Première Lettre.
De madame d’Alzan, À madame Des Tianges, sa sœur.
M oi ! regarder votre éloignement comme une marque d’indifférence ! Vous ne m’aurez pas fait l’injustice de croire que je me plaignais de vous ? Rassurez-moi, je vous prie, & ne vous justifiez pas. Ah ma chère Adelaïde ! je n’accuse que mon malheur…Il ne me reste qu’un moyen de me dédommager ; ardente à le saisir, je vais faire un Journal fidèle, & votre absence ne vous dérobera rien de ce qui se passe dans mon cœur.
Toujours comme avant votre départ, voila ma réponse à l’égard de mon mari. Quant à moi, c’est tout autre chose ; plus affligée, moins consolée, je suis ce que je dois être loin de vous. Il n’est que trop vrai, nous n’étions pas faites pour être séparées : le temps▶, l’espace ne devaient jamais se trouver entre nous.
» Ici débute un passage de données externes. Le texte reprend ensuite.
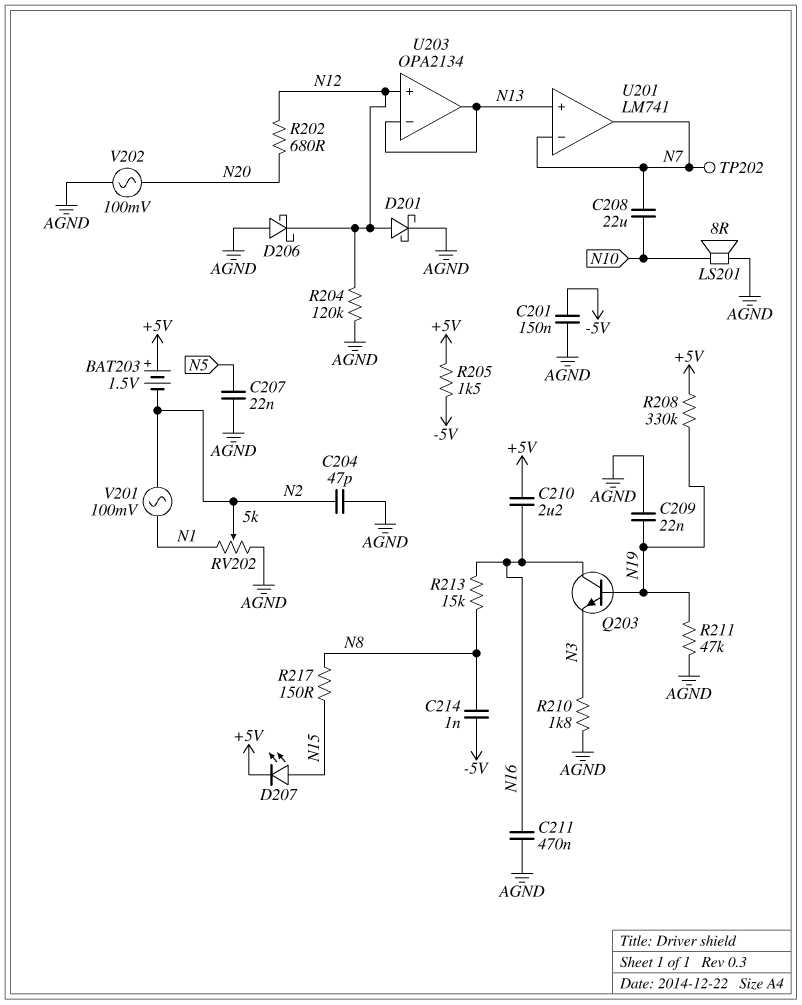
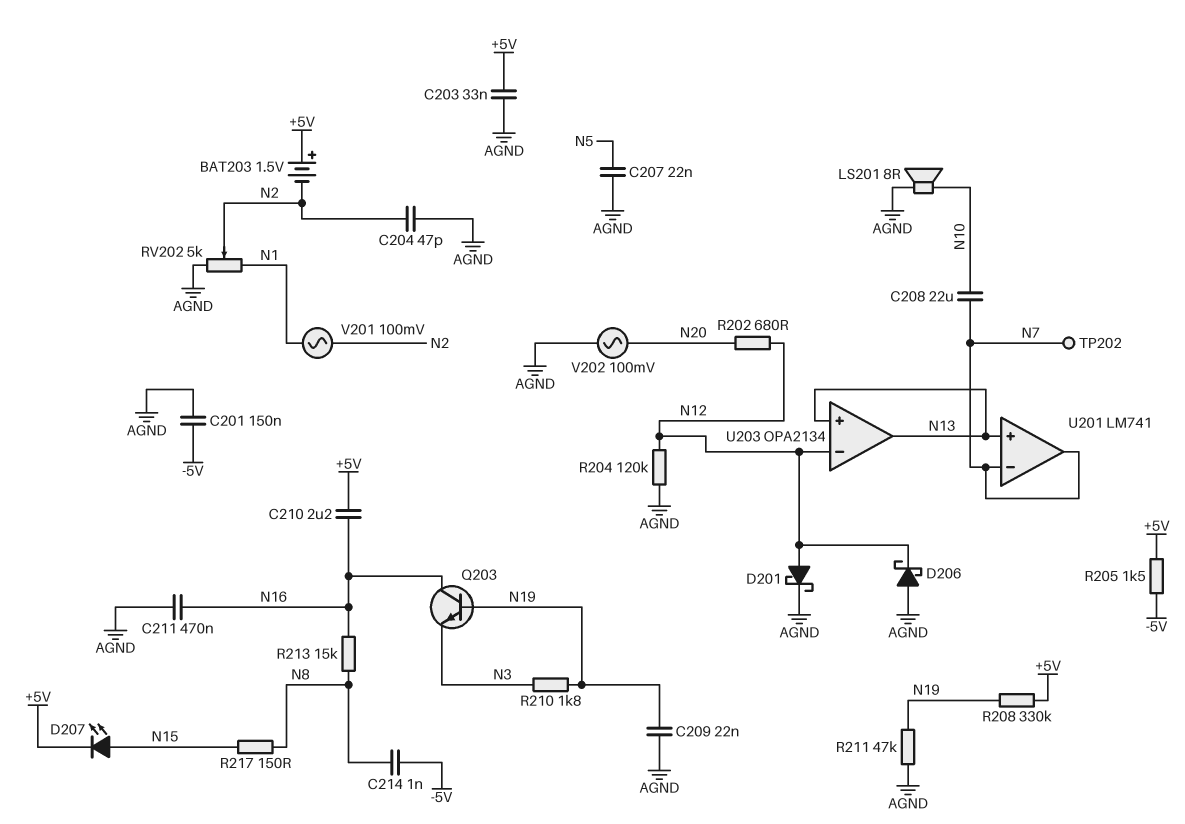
C203: none -> 33nF (+5V, AGND)
R210: 1.8k (AGND, N3) -> 1.8k (N3, N19)
U203 pin in+: N12 -> N13
U203 pin in-: N13 -> N12

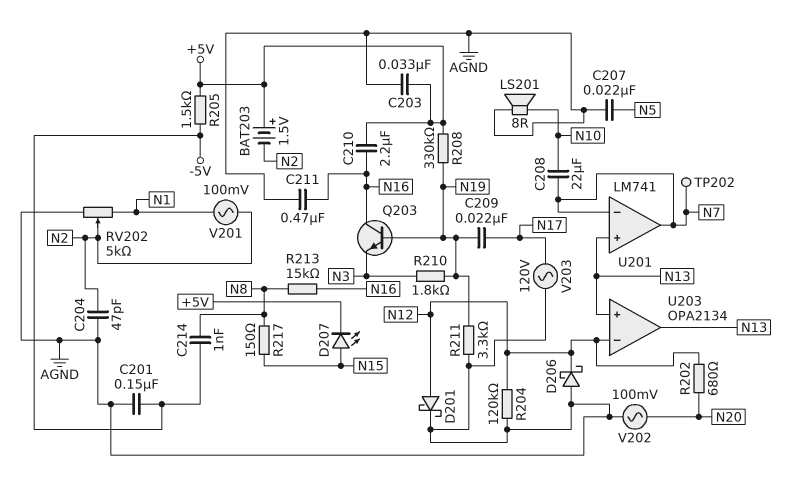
C209: 22nF (AGND, N19) -> 22nF (N17, N19)
R211: 47k (AGND, N19) -> 3.3k (AGND, N19)
V203: none -> AC 120V (AGND, N17)

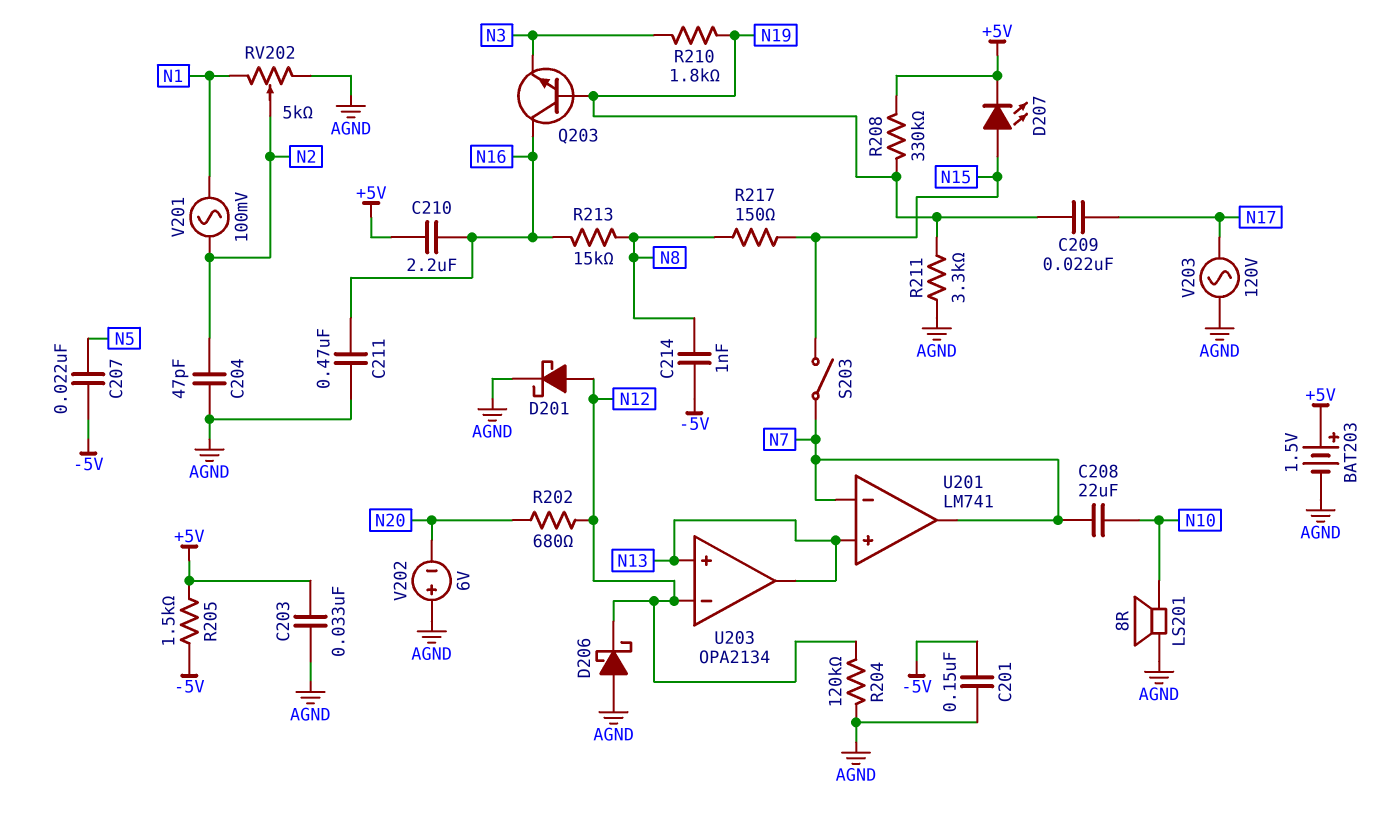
BAT203: 1.5V (plus +5V, minus N2) -> 1.5V (plus +5V, minus AGND)
C207: 22nF (AGND, N5) -> 22nF (-5V, N5)
S203: none -> switch (N7, N15)
TP202: test point (N7) -> none
V202: AC 100mV (AGND, N20) -> 6V (plus AGND, minus N20)

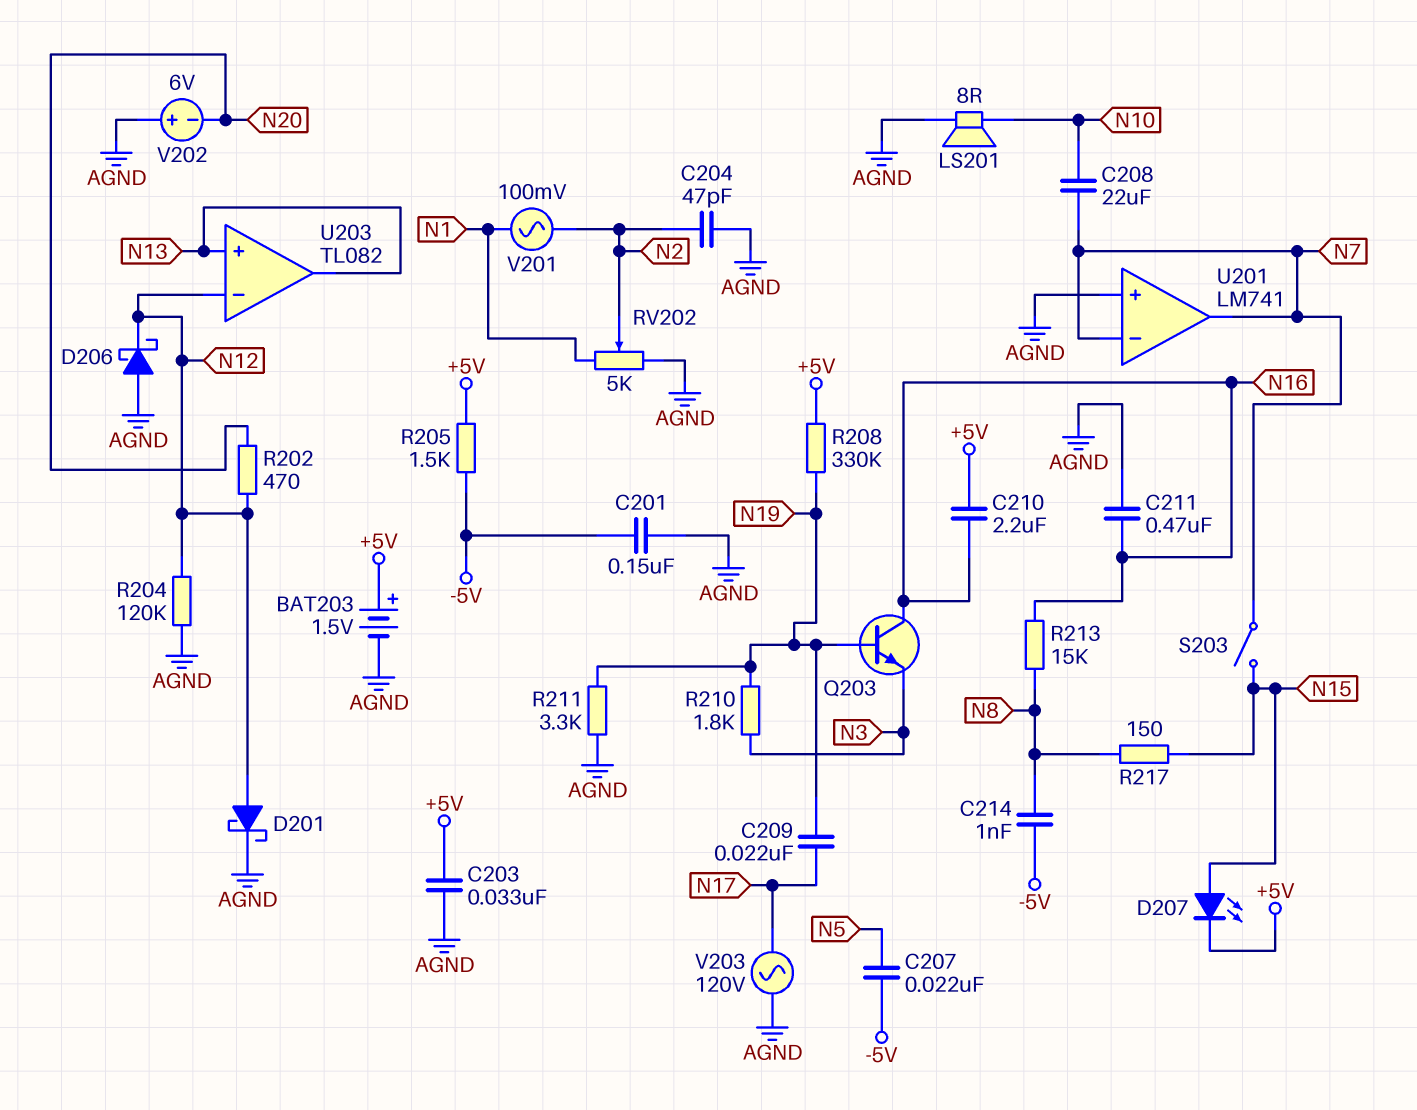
R202: 680 (N12, N20) -> 470 (N12, N20)
U201 pin in+: N13 -> AGND
U203: OPA2134 -> TL082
Vous savez ce que coûte l’absence d’un époux ; vous vous étiez promise de ne plus vous y exposer : mais vous n’éprouvates jamais ce vide que laissent l’indifférence de l’époux, & l’absence d’une amie… Ah ! pour le sentir… Cela n’est pas possible : moi seule je puis connaître ce qu’on souffre loin d’une amie telle que vous.
O ma sœur ! je ne suis pas tranquille : mon sommeil, agité par des songes… le ◀tems de la veille plus onduleux encore… tout me fait présager la tempête. Triste, rêveur au moins, je le vois, monsieur d’Alzan n’est pas heureux… Il ne le serait pas ! lui, dont le sourire, un seul regard, ranime mon cœur abattu par l’ombre… la plus légère de l’indifférence !… Je pénétrerai dans son âme, j’y lirai ; … mais il ne s’en doutera pas.
Heureuse Adélaïde ! c’est un sort tel que le vôtre que vous m’aviez fait espérer : hélas ! quelle différence ! Cet amant si tendre, cet époux si complaisant, il est déjà changé ! Le gage précieux de notre tendresse, ce fils que je lui ai donné n’a pas retardé ce cruel changement ! On dirait que mon attachement le fatigue… A ce mot, la vanité se révolte, ma fierté s’éveille, & je me sens prête à rougir de mes larmes.
Depuis votre départ, il ne s’absente que le soir, pour aller au Spectacle ; presque tous les jours, il se rend au même Théâtre de fort bonne heure ; le desir de le voir m’y conduit quelque-fois sur ses pas ; monsieur de Longepierre, qui me croit passionnée pour la Comédie, quitte tout pour m’accompagner : je cherche des yeux monsieur d’Alzan dans la foule de l’Orquestre ; je l’ai bientôt démêlé : je le vois ; & le calme renaît dans mon cœur ; je me trouve presque contente.
Mandez-moi ce que vous faites à Poitiers ; si vous y prenez quelques divertissemens ; si vous songez à moi, si vous m’aimez autant que le fait votre sincère
P.S. Votre fille & mon fils se portent bien : la petite Sophie demande sa maman ; elle dit qu’elle la veut, du même ton dont elle se fait donner sa poupée. C’est un joujou qui lui manque, & qu’on ne peut remplacer. Depuis votre départ, Agathe & moi ne pouvons la contenter.